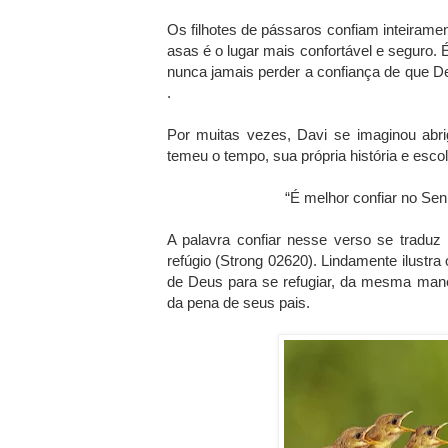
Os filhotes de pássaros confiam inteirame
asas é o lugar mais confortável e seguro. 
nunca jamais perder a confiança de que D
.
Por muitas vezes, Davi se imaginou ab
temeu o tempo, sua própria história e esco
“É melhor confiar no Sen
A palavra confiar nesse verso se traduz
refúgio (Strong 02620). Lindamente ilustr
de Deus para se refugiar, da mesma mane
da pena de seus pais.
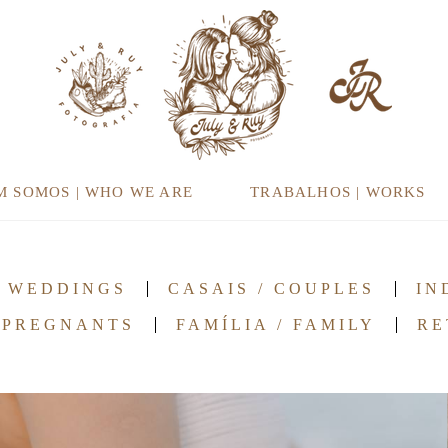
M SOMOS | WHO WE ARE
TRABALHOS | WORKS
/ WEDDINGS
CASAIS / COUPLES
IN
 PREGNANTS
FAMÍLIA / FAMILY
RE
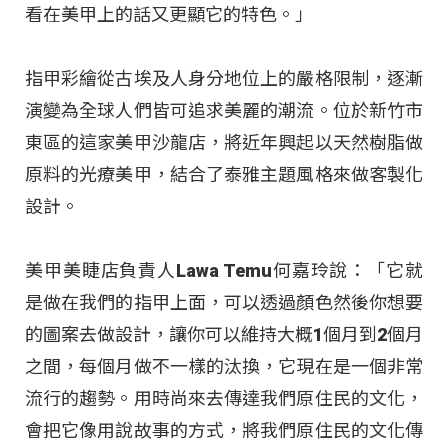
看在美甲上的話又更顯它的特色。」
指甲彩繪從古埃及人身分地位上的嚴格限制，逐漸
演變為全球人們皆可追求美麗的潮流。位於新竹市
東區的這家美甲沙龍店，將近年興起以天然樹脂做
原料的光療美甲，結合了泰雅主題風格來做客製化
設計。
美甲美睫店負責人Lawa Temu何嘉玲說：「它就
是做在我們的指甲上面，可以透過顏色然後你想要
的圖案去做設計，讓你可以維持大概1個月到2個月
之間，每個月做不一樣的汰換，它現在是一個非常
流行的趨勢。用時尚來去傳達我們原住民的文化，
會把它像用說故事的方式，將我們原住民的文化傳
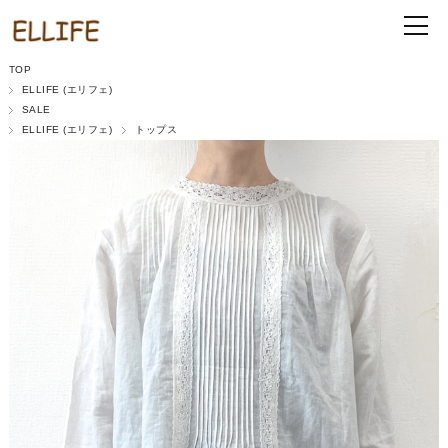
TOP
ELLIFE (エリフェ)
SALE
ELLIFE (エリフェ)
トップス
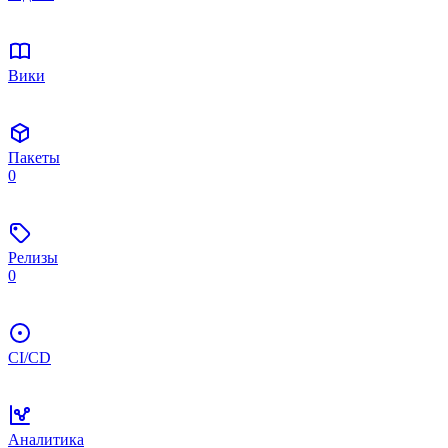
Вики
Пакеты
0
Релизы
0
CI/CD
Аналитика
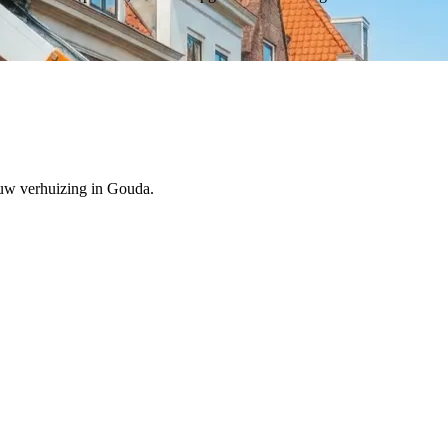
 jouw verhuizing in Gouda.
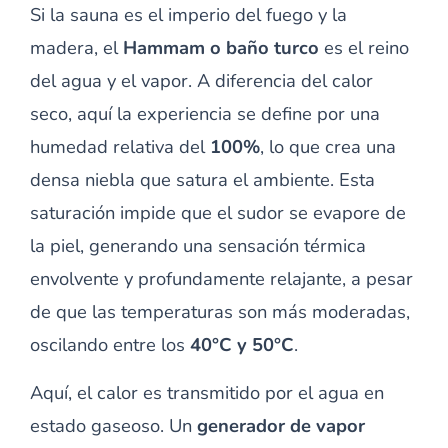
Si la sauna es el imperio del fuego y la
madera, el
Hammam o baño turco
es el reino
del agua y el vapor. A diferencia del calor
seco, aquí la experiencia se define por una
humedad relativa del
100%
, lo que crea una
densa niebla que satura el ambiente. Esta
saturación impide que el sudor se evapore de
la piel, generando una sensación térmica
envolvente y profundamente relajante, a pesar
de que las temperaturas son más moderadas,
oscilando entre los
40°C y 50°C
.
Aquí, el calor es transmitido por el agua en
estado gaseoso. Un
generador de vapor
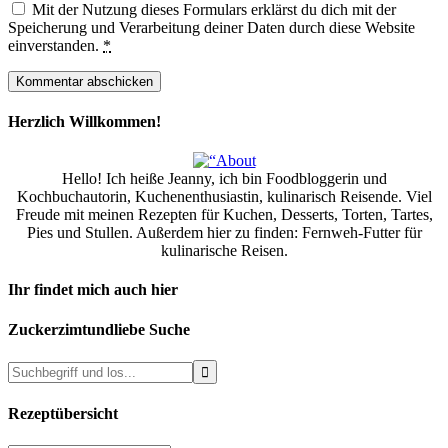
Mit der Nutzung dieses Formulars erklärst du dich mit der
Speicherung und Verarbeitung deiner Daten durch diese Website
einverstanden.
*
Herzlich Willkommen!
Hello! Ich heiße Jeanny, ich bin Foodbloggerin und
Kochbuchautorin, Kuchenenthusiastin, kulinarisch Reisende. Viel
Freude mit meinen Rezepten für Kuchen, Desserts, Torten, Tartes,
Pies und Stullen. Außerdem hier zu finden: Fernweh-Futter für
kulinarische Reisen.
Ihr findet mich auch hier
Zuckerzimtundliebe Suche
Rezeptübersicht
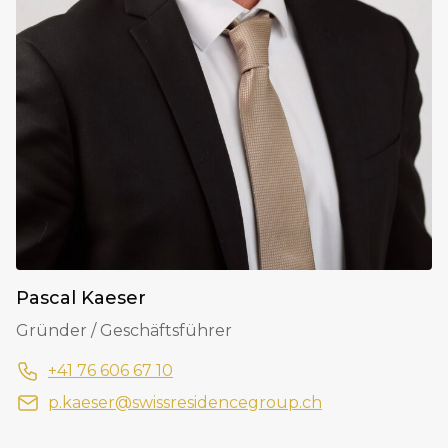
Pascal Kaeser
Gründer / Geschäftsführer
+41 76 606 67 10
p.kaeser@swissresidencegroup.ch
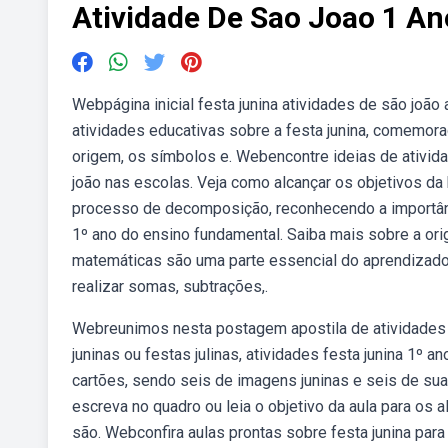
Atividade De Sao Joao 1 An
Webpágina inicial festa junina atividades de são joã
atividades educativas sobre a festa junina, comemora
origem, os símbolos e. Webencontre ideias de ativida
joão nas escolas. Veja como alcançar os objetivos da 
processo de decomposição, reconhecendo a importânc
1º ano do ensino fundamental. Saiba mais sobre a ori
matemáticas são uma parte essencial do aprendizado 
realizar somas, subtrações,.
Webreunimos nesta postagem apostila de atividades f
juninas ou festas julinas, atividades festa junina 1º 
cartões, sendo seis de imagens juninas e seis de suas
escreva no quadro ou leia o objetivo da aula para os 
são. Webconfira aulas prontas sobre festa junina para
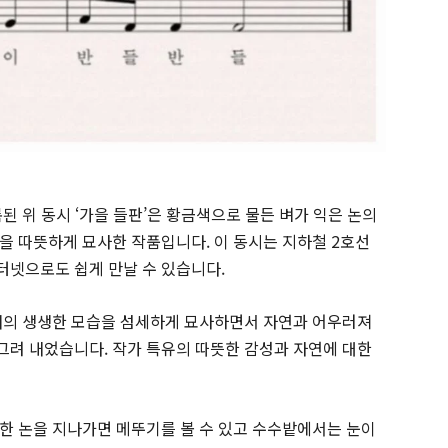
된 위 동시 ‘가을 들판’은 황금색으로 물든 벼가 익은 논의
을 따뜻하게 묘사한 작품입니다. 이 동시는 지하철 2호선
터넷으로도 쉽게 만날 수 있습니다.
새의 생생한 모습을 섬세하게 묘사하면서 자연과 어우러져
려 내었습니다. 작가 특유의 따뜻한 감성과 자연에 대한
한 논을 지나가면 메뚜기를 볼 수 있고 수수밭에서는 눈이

* * * * * * *

§ **Task details**
Please reproduce the records above word for word, beginning at the line that contains "Mit der Nutzung" and stopping after the last line of the records. Leave the pictures out of your answer.

§ **Finished task**
Mit der Nutzung dieses Formulars erklärst du dich mit der
Speicherung und Verarbeitung deiner Daten durch diese Website
einverstanden.
*
Herzlich Willkommen!
Hello! Ich heiße Jeanny, ich bin Foodbloggerin und
Kochbuchautorin, Kuchenenthusiastin, kulinarisch Reisende. Viel
Freude mit meinen Rezepten für Kuchen, Desserts, Torten, Tartes,
Pies und Stullen. Außerdem hier zu finden: Fernweh-Futter für
kulinarische Reisen.
Ihr findet mich auch hier
Zuckerzimtundliebe Suche
Rezeptübersicht
Pascal Kaeser
Gründer / Geschäftsführer
+41 76 606 67 10
p.kaeser@swissresidencegroup.ch
Atividade De Sao Joao 1 An
Webpágina inicial festa junina atividades de são joã
atividades educativas sobre a festa junina, comemora
origem, os símbolos e. Webencontre ideias de ativida
joão nas escolas. Veja como alcançar os objetivos da 
processo de decomposição, reconhecendo a importânc
1º ano do ensino fundamental. Saiba mais sobre a ori
matemáticas são uma parte essencial do aprendizado 
realizar somas, subtrações,.
Webreunimos nesta postagem apostila de atividades f
juninas ou festas julinas, atividades festa junina 1º 
cartões, sendo seis de imagens juninas e seis de suas
escreva no quadro ou leia o objetivo da aula para os 
são. Webconfira aulas prontas sobre festa junina para
된 위 동시 ‘가을 들판’은 황금색으로 물든 벼가 익은 논의
을 따뜻하게 묘사한 작품입니다. 이 동시는 지하철 2호선
터넷으로도 쉽게 만날 수 있습니다.
새의 생생한 모습을 섬세하게 묘사하면서 자연과 어우러져
려 내었습니다. 작가 특유의 따뜻한 감성과 자연에 대한
한 논을 지나가면 메뚜기를 볼 수 있고 수수밭에서는 눈이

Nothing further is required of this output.